Es tat mir so leid, dass ich mit meiner Geschichte Hannahs Anfall ausgelöst hatte, dass ich in jener Nacht kaum schlief. Ich stellte mir vor, welche schrecklichen Folgen sich hätten ergeben können, wäre ihr Anfall tödlich verlaufen, und ich erwartete, beim Frühstück viele quälende Vorwürfe von Seiten meiner Klassenkameradinnen und Lehrerinnen zu hören. Als ichjedoch am nächsten Morgen müde meinen Platz am Tisch einnahm (Hannah musste noch das Bett hüten, und die Lehrerinnen waren noch nicht zu uns gestoßen), schlug mir zu meiner Überraschung genau die entgegengesetzte Reaktion entgegen.
»Das war wirklich toll gestern Abend«, sagte Mary lächelnd, als sie sich neben mich setzte.
»Ich habe noch nie eine so spannende Geschichte gehört!«, rief Susan und strahlte mich an. »Ich habe mein Heimweh völlig vergessen.«
»Ich habe gedacht, ich würde vor Angst sterben, nur vom Zuhören!«, meinte Martha Taylor begeistert.
»Hannah wäre beinahe vor Angst gestorben«, hob Amelia bitter hervor.

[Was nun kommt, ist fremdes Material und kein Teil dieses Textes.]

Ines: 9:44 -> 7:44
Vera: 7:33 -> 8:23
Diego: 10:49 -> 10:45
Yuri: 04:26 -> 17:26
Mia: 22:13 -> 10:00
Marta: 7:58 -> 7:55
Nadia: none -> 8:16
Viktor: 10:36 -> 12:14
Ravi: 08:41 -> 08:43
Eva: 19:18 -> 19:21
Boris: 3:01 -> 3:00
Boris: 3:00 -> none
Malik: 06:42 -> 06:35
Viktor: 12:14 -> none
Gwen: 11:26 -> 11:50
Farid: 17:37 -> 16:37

»Das war doch nicht Charlottes Schuld!«, sagte Ellen.
»Das nächste Mal«, erwiderte Leah und lächelte mich an (es war das erste Lächeln in meine Richtung, und es war ein sehr beifälliges und anerkennendes Lächeln), »treffen wir uns in Charlottes Zimmer, und Hannah kommt einfach nicht mit.«
»Es wird kein nächstes Mal geben«, erwiderte ich. »Miss Wooler war sehr verärgert. Wir wollen doch keine Strafe für Reden während der Ruhezeit auf uns ziehen.«
»Dann musst du eben früher erzählen«, sagte Martha.
»Oder wir müssen aufpassen, dass uns niemand erwischt«, fügte Mary hinzu – und viel Lachen und ein lebhafter Chor der Zustimmung belohnte diese Aussage.
Susan schaute vorsichtig zur Tür. Noch war von den Lehrerinnen nichts zu sehen. Mit Verschwörermiene sagte sie: »Erzähle uns, wie die Geschichte ausgeht.«
»Charlotte«, keuchte Ellen und schaute sehr besorgt. »Das wirst du doch nicht etwa wagen?«
»Gegen Reden beim Frühstück hatte Miss Wooler bisher nichts einzuwenden«, beharrte Martha.
»Ja! Ja!«, rief Leah. »Wie geht die Geschichte aus?«
Eifrige Fragen folgten. »Ist Emily heruntergefallen?« – »Hat William sie gerettet?« – »Hat sie ihn geheiratet?« Ich konnte mich eines Lächelns nicht erwehren und glaubte, ich könnte es wagen, sie zu beantworten.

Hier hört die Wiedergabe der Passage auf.